According to Odaily, Adrian Cooper, CEO and Chief Economist of Oxford Economics, has predicted that the US Federal Reserve may start cutting interest rates in the second half of 2024, possibly in September. This decision will largely depend on changes in potential inflation, especially in relation to wage growth.
In recent years, labor inflation expectations have risen rapidly, surprising the Federal Reserve and many central banks. This implies that workers are not only seeking pay raises to compensate for past higher-than-expected inflation but also because they believe that inflation may remain high. Cooper believes that the Federal Reserve wants to see decisive evidence that the process of inflation slowdown will continue, not only overall inflation but also core inflation will return to the 2% level, before it is truly ready for a significant rate cut.
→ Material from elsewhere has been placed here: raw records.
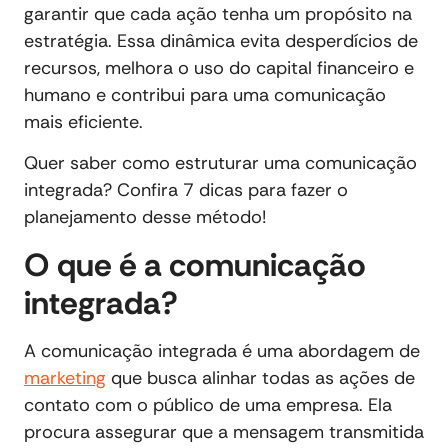
garantir que cada ação tenha um propósito na
estratégia. Essa dinâmica evita desperdícios de
recursos, melhora o uso do capital financeiro e
humano e contribui para uma comunicação
mais eficiente.
Quer saber como estruturar uma comunicação
integrada? Confira 7 dicas para fazer o
planejamento desse método!
O que é a comunicação
integrada?
A comunicação integrada é uma abordagem de
marketing
que busca alinhar todas as ações de
contato com o público de uma empresa. Ela
procura assegurar que a mensagem transmitida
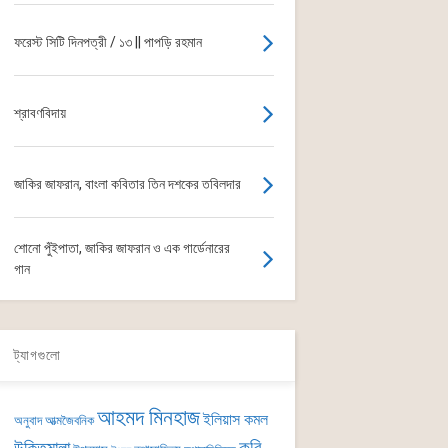
ফরেস্ট সিটি দিনপত্রী / ১৩ || পাপড়ি রহমান
শ্রাবণবিদায়
জাকির জাফরান, বাংলা কবিতার তিন দশকের তবিলদার
শোনো পুঁইপাতা, জাকির জাফরান ও এক গার্ডেনারের
গান
ট্যাগগুলো
আহমদ মিনহাজ
ইলিয়াস কমল
অনুবাদ
আত্মজৈবনিক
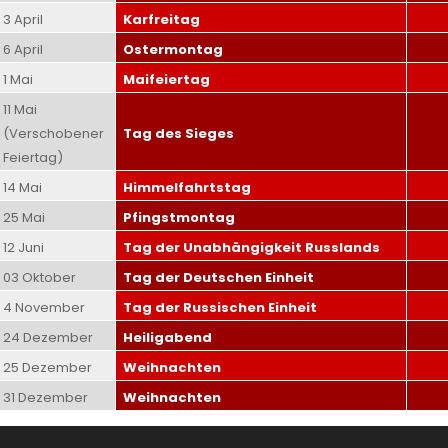
3 April
Karfreitag
6 April
Ostermontag
1 Mai
Maifeiertag
11 Mai
(Verschobener
Tag des Sieges
Feiertag)
14 Mai
Himmelfahrtstag
25 Mai
Pfingstmontag
12 Juni
Tag der Unabhängigkeit Russlands
03 Oktober
Tag der Deutschen Einheit
4 November
Tag der Russischen Einheit
24 Dezember
Heiligabend
25 Dezember
Weihnachten
31 Dezember
Weihnachten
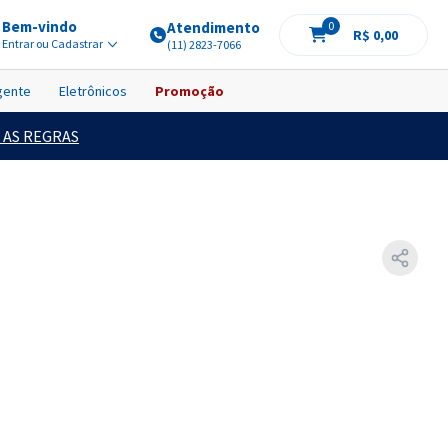
Bem-vindo
Atendimento
0
R$ 0,00
Entrar ou Cadastrar
(11) 2823-7066
igente
Eletrônicos
Promoção
 AS REGRAS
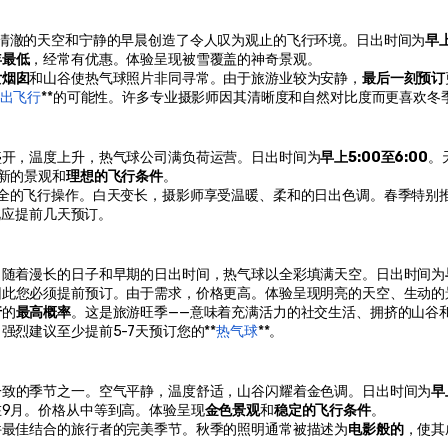
清澈的天空和宁静的早晨创造了令人叹为观止的飞行环境。日出时间为
早上
年最低
，经常有优惠。体验呈现被雪覆盖的神奇景观。
女烟囱
和山谷使热气球照片非同寻常。由于旅游业较为安静，
最后一刻预订
出飞行
**的可能性。许多专业摄影师因其清晰度和自然对比度而更喜欢冬
盛开，温度上升，热气球公司满负荷运营。日出时间为
早上5:00至6:00
。
新的景观和
理想的飞行条件
。
安全的飞行操作。白天变长，摄影师享受温暖、柔和的日出色调。春季特别
此应提前几天预订。
。随着漫长的日子和早期的日出时间，热气球以全彩填满天空。日出时间为
因此您必须提前预订。由于需求，价格更高。体验呈现明亮的天空、生动的
行
的
最高概率
。这是旅游旺季——意味着充满活力的社交生活、拥挤的山谷
烈建议至少提前5-7天预订您的**
热气球
**。
一致的季节之一。空气平静，温度舒适，山谷闪耀着金色调。日出时间为
早
9月。价格从中等到高。体验呈现
金色景观
和
稳定的飞行条件
。
件最佳结合的旅行者的完美季节。秋季的照明通常被描述为
电影般的
，使其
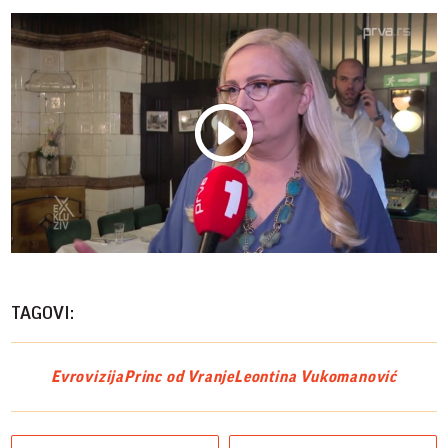
Play
Vide
TAGOVI:
Evrovizija
Princ od Vranje
Leontina Vukomanović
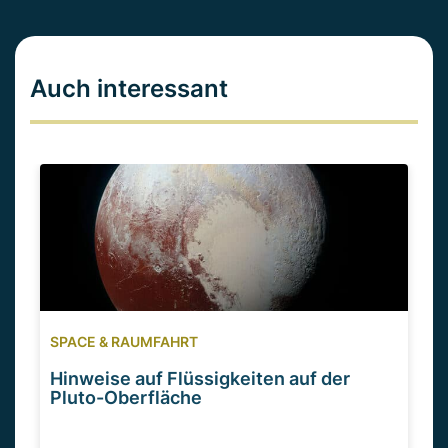
Auch interessant
SPACE & RAUMFAHRT
Hinweise auf Flüssigkeiten auf der
Pluto-Oberfläche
Many people believe that tight monetary policy will lead to a significant slowdown in US economic growth. However, with the rise in interest rates, the US launched major fiscal stimulus measures last year, such as the Inflation Reduction Act and the Chip Act, which largely offset the impact of US interest rate hikes.
In addition, US consumers continued to spend excess savings last year. Although this process may have ended now, Cooper believes that the US economy is still healthy and it is unlikely to see a significant adjustment in the US economy. The US seems to be achieving a soft landing. This allows the Federal Reserve to be cautious about monetary policy and take time to make a decision on interest rate cuts. The US labor market is still quite healthy, and business investment is also quite healthy, driven by various tax measures and new technologies.